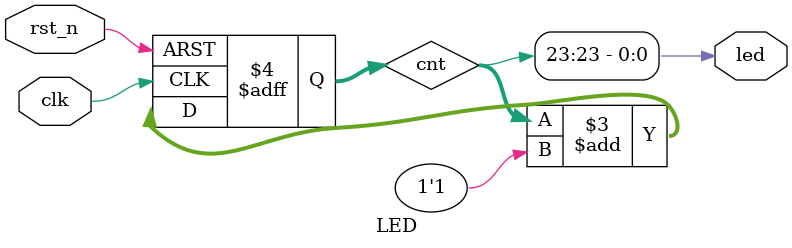
<source format=v>
module LED(
    input clk,
    input rst_n,
    output wire led
);
    reg [23:0] cnt;
    always @ (posedge clk or negedge rst_n) begin
        if(~rst_n) cnt<='b0;
        else cnt<=cnt+1'b1;
    end
    assign led = cnt[23];
endmodule
</source>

Your task – Reproduce every entry exactly; images stay out.

Exercise solution –
<source format=v>
module LED(
    input clk,
    input rst_n,
    output wire led
);
    reg [23:0] cnt;
    always @ (posedge clk or negedge rst_n) begin
        if(~rst_n) cnt<='b0;
        else cnt<=cnt+1'b1;
    end
    assign led = cnt[23];
endmodule
</source>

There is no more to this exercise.